College Station paper apologizes after implying VP Pence's firing

ByDanny Clemens KTRK logo
Wednesday, February 22, 2017
College Station paper apologizes after implying VP Pence's firing
A Bryan-College Station newspaper issued a mea culpa after an inaccurate headline stated President Trump had replaced Vice President Mike Pence.

COLLEGE STATION, Texas (KTRK) -- A local newspaper is apologizing for an inaccurate headline implying that Vice President Mike Pence had been fired.

The Bryan-College Station Eagle's lead story on Tuesday morning was President Trump's appointment of Army Lt. Gen. H.R. McMaster as his new national security adviser, less than a week after Michael Flynn's unceremonious resignation.

The paper's headline, however, replaced Flynn's name with Pence's, reading "Trump tabs McMaster to replace Pence."

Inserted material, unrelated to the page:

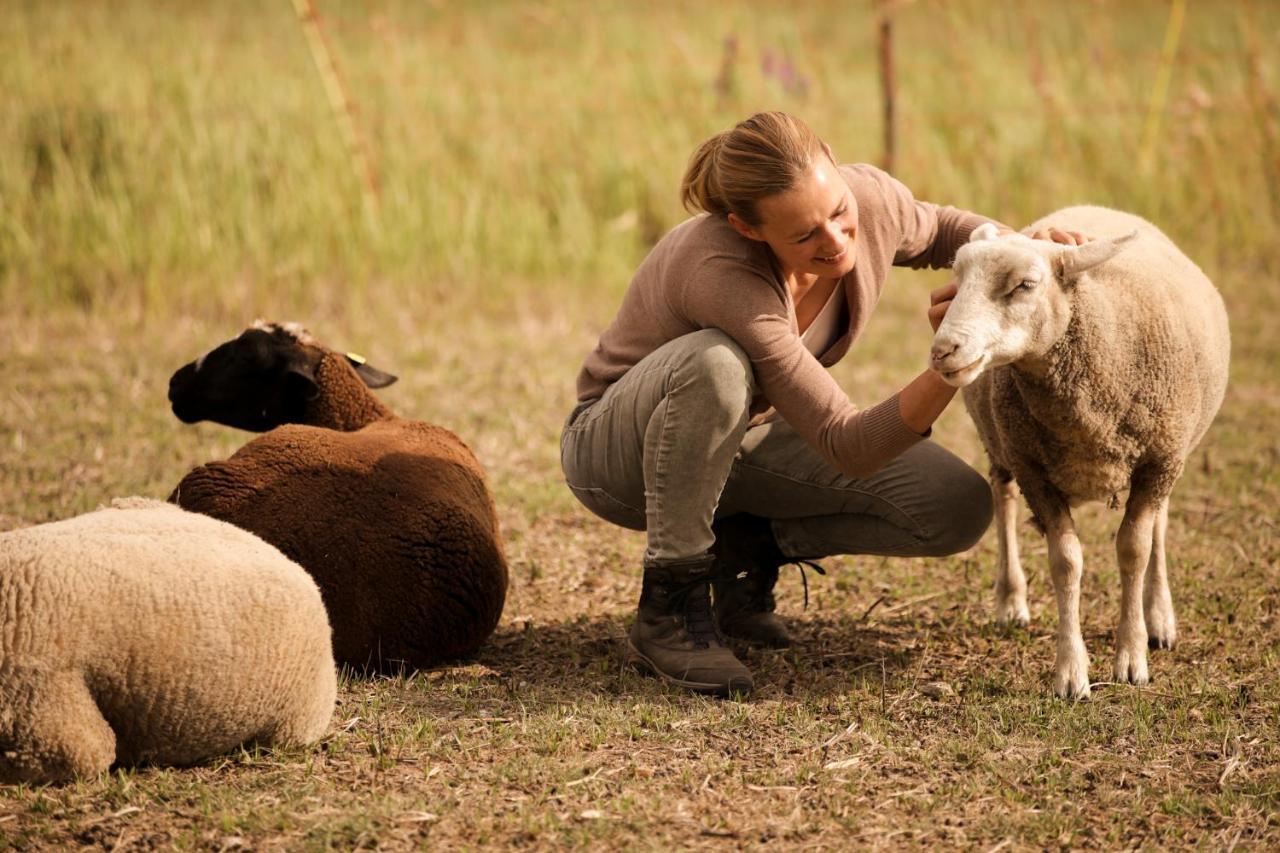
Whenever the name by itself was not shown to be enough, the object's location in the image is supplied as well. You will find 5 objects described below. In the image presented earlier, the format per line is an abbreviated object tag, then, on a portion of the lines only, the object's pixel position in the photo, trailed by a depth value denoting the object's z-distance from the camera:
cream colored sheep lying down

Eagle editor Kelly Brown took to the paper's website on Tuesday afternoon to offer readers a heartfelt apology, likening the incident to the now-infamous 1948 Chicago Daily Tribune headline that erroneously announced the wrong winner of the previous day's presidential election.

"A copy editor responsible for editing and designing eight pages of local and wire copy last night made the mistake. It was one of 25 headlines he wrote during his shift," Brown explained.

"While we typically have another copy editor working the desk, we're currently shorthanded, which means fewer eyes making certain each sentence, every cutline and all headlines are accurate."

Brown underscored that the mistake was "not a deliberate untruth or an alternative truth," adding that the paper's offices had been flooded with accusations of fake news and liberal media bias, both of which she vehemently denied.

"I applaud The Eagle for taking ownership, and if nothing else, coffee room conversation for the day," one reader wrote on social media in response to the apology.

The article that accompanied the inaccurate headline was distributed by the Associated Press and did not contain any inaccuracies. The original headline distributed by the AP read "Trump taps military strategist as national security adviser."

It is not uncommon for news outlets -- including ABC13 -- to tweak headlines on AP stories, often for length considerations.